4 min read

Data Transparency Hasn't Made Us Safer Yet. Can It Uncover Breach Causality?

Advanced machine learning models within an XDR framework could uncover what actually causes breaches, but first we need better data transparency.

Company leaders worldwide are making huge investments to improve security, but they're still awaiting a big return. According to Gartner, global spending on information security and risk management is expected to top $150 billion this year. One survey found its respondents pay an average of $2.7 million per year on security engineering, but only 51% found their engineering efforts to be effective or very effective.

One of the reasons is that we're still looking at vulnerabilities we missed instead of taking a more proactive approach. Our best methodology today is to have very wide nets cast that aim to find technical anomalies or breaks in patterns. There's no feedback loop to make sure that the alerts the security operations center (SOC) receives will actually stop resources from becoming compromised.

To get there, we need to understand what causes a breach. We already do this for vulnerabilities, which are direct causes of exploits, but that parallel doesn't exist in users or networks. Verizon's "Data Breach Investigations Report" (DIBR) is the only model that takes a stab at what causes breaches, and it's still a statistical guess.

Data sharing hasn't brought about any solid answers in causality yet. Companies don't get anything in return from joining threat sharing agreements or the data that comes with them. With risk-based machine learning models, however, we could give something back. Every data submission makes the model better, which makes everybody safer.

Why Data Sharing Hasn't Worked
Breach data is rare and causal breach data even more so because it could contain personal identifiable information (PII) or could be proprietary and release too much information about a target, so in those cases it's never made public. We need to find a broker to mediate that so we can tie telemetry data to a cause.

We have learned from the past 20 years of security that a company submitting their incident data isn't going to happen. Some companies are reluctant to share data because it shines a negative light on them, forcing a mea culpa and admitting what exactly they couldn't stop. In some cases, there's even a legal liability keeping them from disclosing information. They're often fighting legal battles claiming that they weren't negligent. This leaves the data that informs the models we're using without enough context.

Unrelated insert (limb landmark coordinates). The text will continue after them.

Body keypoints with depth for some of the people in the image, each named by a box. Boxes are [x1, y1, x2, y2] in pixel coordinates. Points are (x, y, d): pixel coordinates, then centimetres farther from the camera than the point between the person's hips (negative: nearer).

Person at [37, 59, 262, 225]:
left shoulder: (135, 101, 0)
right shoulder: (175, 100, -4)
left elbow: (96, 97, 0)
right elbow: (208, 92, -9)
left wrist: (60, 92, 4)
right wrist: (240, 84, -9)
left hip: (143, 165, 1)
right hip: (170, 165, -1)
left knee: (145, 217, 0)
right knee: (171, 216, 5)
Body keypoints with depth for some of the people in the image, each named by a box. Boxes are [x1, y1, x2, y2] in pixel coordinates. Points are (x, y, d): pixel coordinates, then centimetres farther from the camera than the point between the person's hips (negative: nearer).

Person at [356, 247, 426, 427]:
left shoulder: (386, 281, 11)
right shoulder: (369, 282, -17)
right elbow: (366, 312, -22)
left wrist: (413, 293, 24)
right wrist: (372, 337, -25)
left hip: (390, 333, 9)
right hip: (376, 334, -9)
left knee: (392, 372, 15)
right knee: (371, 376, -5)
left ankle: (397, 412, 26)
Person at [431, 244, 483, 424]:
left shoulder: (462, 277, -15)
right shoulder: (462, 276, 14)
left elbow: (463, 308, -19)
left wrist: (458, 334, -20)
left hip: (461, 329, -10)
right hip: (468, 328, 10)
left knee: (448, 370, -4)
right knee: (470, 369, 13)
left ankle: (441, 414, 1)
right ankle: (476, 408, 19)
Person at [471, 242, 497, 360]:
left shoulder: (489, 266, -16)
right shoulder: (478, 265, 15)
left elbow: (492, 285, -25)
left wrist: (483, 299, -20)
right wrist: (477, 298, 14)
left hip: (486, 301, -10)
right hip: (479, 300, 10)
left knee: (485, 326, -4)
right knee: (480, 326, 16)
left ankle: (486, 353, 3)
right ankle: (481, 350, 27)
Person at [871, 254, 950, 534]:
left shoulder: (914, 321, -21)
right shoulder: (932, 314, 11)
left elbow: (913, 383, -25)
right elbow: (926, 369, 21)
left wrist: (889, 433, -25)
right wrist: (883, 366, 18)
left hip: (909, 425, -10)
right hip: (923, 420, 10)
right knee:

To improve data transparency, we need to look not at the victims, but at their insurers and vendors. When organizations are looking to get their insurance companies to pay out for a breach, it's often too complex of a scenario to see the data we need. If we look from the other side of the coin, data from insurers will tell us what they're paying out for. These scenarios are the ones that CEOs will care about most and the signals present in those breaches would help define a causal relationship. We need that data in aggregate and in a passive, anonymized way.

How Machine Learning Can Help
If we had better data — we're talking quality, not quantity — we could start saving SOC teams time by creating probabilistic models that could get closer to showing causality. SOC teams are increasingly bogged down with more work, trying to sift through noise to find the alerts that matter most, and analysts are leaving despite being paid more.

Machine learning has already created suggestive models in other scenarios where the stakes are much lower, like what else we'd like to watch on Netflix, which credit cards would benefit us most as consumers, or which accounts we should follow on social media. This can soon be applicable to saving time for SOC analysts.

Right now, the best we have isn't good enough. Just look at the attack and response concept called indicator of compromise (IoC). Even the name is an admission that there is no certainty, yet companies actually sell IoC data because that guess is at least something as they try to determine causality.

XDR's Influence on Decision-Making
As machine learning supports decision-making, we're also seeing an evolution from endpoint detection and response (EDR) to extended detection and response (XDR). Gartner describes the latter as "SaaS-based, vendor-specific, security threat detection and incident response tool that natively integrates multiple security products into a cohesive security operations system that unifies all licensed components."

Although there is no standard framework for XDR, it provides the technology that allows us to centralize data and extend the telemetry to get closer to finding causation. The promise of XDR is that it analyzes endpoints, networks, servers, clouds, SIEM, email, and more, contextualizing attacker behavior to drive meaningful action.

Marrying more comprehensive data to the prospect of what XDR can accomplish is our best bet for being able to show causality in real time, saving SOC teams time and solving one of the biggest pain points in cybersecurity.